In the merger area, a "Second Request" is a "phase two" investigation. It means you get a very close look, and it means you're going to be spending millions of dollars in producing documents and witnesses and databases. If you adjust for the number of merger filings, which is way down because of the economy, Second Requests are actually up 86% under Obama. That's huge. They're issuing twice as many Second Requests on a comparable number of mergers than the Bush administration.
One of the questions they're asking is, "Would these companies be 'too big to fail' if they merge?" I'm not sure what this has to do with antitrust, but they're asking those questions. They're also asking questions that relate to environmental law, so this isn't just about antitrust anymore.
OGFJ: Quite a few companies involved in mergers are international. In the oil service business, several of the largest companies say that 70%, 80%, or even more of their business is outside the US. Does this add to the complexity of closing a deal?
BOLAND: Let me give you an example. In the Schlumberger-Smith transaction, we made merger filings in about 20 countries. It does add to the complexity. You have to worry about one country that might hold up the entire transaction. You can usually prevent that by planning well on the front end of the deal. But sometimes what you end up doing is closing around that particular country, assuming you're allowed to do that. In other words, you merge the parent companies but you don't merge the two subsidiaries until they've finished their investigation. But there is always the risk that an agency in the US is going to do one thing and an agency in, say, Europe, will do something else.
OGFJ: A few months back, Chesapeake signed a JV agreement with the Chinese oil company CNOOC in the Eagle Ford Shale play in South Texas. Given the breadth and depth of your experience with deals of this type, do you think there will be political fallout over this simply because one of the JV participants is a Chinese company rather than, say, a British or French company?
BOLAND: In any deal involving a sovereign foreign country, there will be a review to look into any possible national security implications.

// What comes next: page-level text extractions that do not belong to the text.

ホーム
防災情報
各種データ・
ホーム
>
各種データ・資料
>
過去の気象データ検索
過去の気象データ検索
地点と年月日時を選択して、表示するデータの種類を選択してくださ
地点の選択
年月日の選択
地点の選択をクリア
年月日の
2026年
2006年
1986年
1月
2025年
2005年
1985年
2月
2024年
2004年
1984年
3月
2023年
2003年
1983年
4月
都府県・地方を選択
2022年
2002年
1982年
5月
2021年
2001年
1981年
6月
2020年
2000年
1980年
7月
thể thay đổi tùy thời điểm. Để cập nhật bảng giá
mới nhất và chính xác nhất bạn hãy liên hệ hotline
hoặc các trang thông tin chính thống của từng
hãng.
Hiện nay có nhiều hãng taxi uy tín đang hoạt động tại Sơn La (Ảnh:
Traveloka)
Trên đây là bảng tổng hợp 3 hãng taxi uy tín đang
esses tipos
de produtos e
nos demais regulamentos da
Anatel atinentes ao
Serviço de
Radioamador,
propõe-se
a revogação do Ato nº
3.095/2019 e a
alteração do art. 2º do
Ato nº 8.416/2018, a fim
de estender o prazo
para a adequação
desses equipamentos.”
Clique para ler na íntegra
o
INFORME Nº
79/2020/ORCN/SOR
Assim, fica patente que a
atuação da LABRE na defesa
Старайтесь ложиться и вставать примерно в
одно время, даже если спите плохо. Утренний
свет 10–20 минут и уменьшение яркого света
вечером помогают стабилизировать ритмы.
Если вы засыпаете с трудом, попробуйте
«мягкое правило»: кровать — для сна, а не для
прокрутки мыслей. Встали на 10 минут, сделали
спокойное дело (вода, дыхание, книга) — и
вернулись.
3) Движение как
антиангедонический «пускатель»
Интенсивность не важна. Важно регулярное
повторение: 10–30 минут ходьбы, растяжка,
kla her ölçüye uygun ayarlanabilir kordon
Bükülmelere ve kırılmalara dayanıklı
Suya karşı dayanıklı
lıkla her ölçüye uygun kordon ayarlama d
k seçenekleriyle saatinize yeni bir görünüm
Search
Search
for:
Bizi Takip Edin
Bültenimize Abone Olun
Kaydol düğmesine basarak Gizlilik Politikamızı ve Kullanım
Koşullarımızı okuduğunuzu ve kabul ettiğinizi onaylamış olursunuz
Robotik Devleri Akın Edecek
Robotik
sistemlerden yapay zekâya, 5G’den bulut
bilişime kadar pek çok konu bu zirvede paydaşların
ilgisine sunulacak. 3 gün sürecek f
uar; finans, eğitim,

There are always concerns that a foreign power may want to take over a company or purchase influence. However, I can't imagine that the Chesapeake deal, which is valued at less than $4 billion, won't go through. This amount is pretty much a drop in the bucket when it comes to natural resources. Since it is going through review, there will be political implications.

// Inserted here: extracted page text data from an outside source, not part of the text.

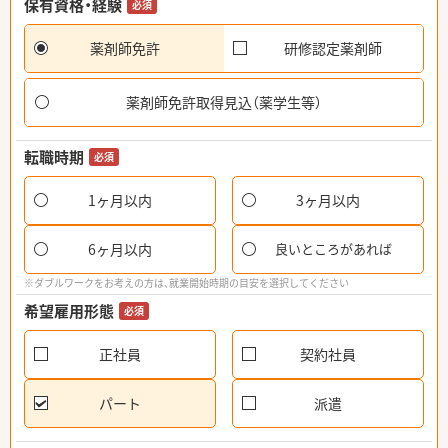
保有資格・経験
必須
薬剤師免許
研修認定薬剤師
薬剤師免許取得見込（薬学生等）
転職時期
必須
1ヶ月以内
3ヶ月以内
6ヶ月以内
良いところがあれば
※ダブルワークをお考えの方は、就業開始時期の目安を選択してください
希望雇用形態
必須
正社員
契約社員
パート
派遣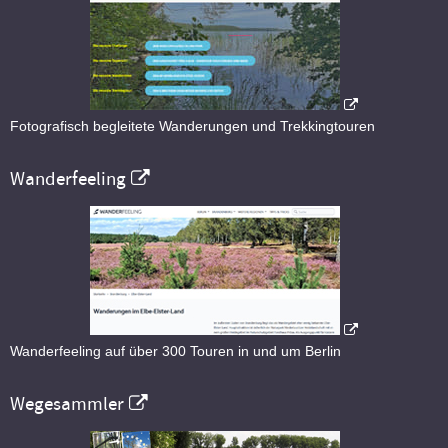
Fotografisch begleitete Wanderungen und Trekkingtouren
Wanderfeeling
Wanderfeeling auf über 300 Touren in und um Berlin
Wegesammler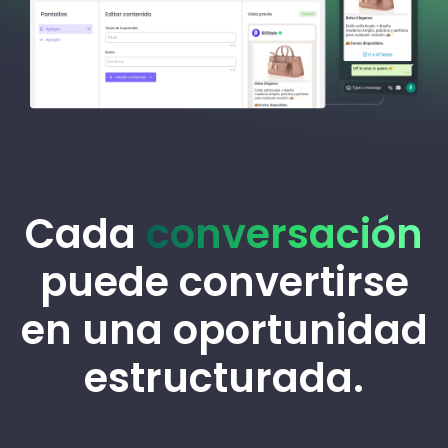
Cada
conversación
puede convertirse
en una oportunidad
estructurada.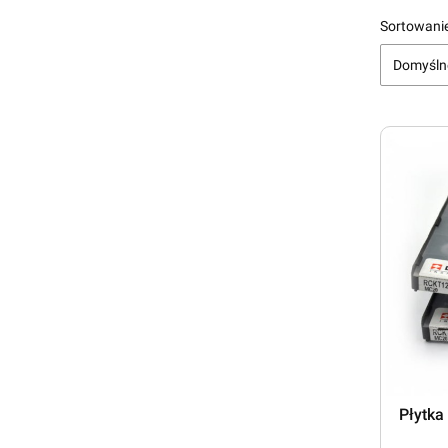
Koniec menu
Lista
Sortowanie
Domyśln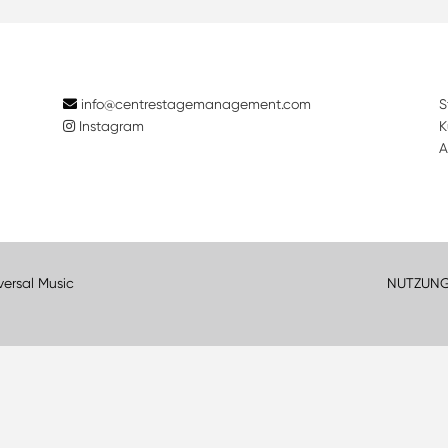
info@centrestagemanagement.com
S
Instagram
K
A
versal Music
NUTZUN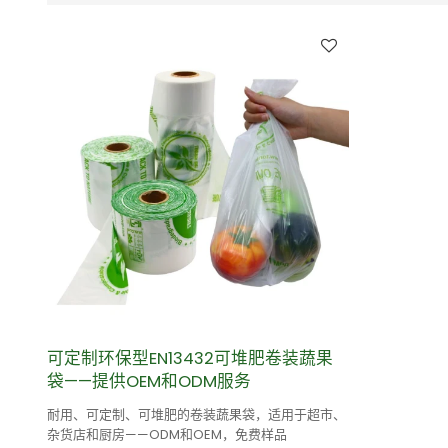
可定制环保型EN13432可堆肥卷装蔬果
袋——提供OEM和ODM服务
耐用、可定制、可堆肥的卷装蔬果袋，适用于超市、
杂货店和厨房——ODM和OEM，免费样品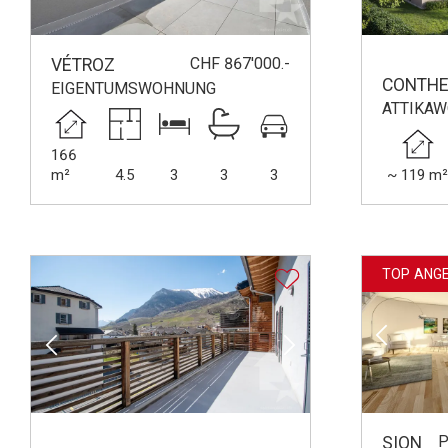
CHF 867'000.-
VÉTROZ
CONTHE
EIGENTUMSWOHNUNG
ATTIKA
166
m²
4.5
3
3
3
~ 119 m
TOP ANG
P
SION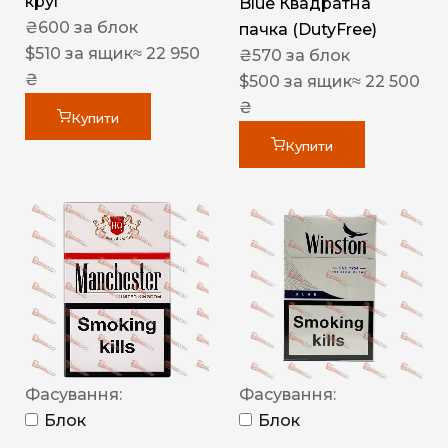
круг
Blue Квадратна
₴
600
за блок
пачка (DutyFree)
$
510
за ящик
≈ 22 950
₴
570
за блок
₴
$
500
за ящик
≈ 22 500
₴
Купити
Купити
Фасування:
Фасування:
Блок
Блок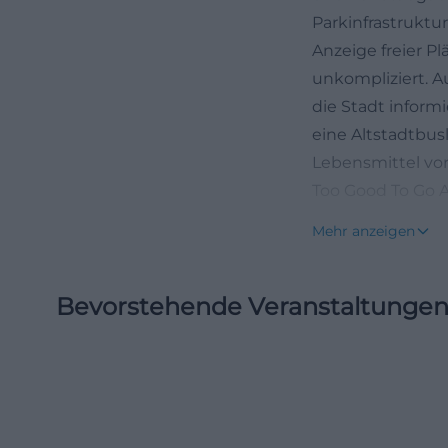
Parkinfrastruktu
Anzeige freier P
unkompliziert. A
die Stadt inform
eine Altstadtbus
Lebensmittel vo
Too Good To Go A
PaketShop und st
Mehr anzeigen
Anlaufstelle für
Adresse, Lage un
Bevorstehende Veranstaltunge
Die exakte Ansch
Amberg. Diese Hä
Nabburger Tor, e
belegt ist und i
Quartier kennt, 
Achse, die den Z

OGFJ: Are antitrust laws effective in fostering competition in the marketplace?
BOLAND: I think you've got to have them. I believe in antitrust enforcement. You can have a market where the concentration is too high and the entry barriers too great. In this situation, the few participants could use their market power to increase prices and diminish consumer welfare. The problem is that sometimes the government wants to increase antitrust enforcement regardless of whether they have the right deal in front of them or not. That's the problem. Even for transactions that get through, look at the millions of dollars in costs that are imposed on companies through these Second Requests and so forth. They delay the deal, tax it to death, and maybe even prevent it from being born. As a consequence, some companies are saying they don't want to go through this whole process, and that's unfortunate. So chilling economic activity is the biggest concern I have with the way antitrust laws are being applied today.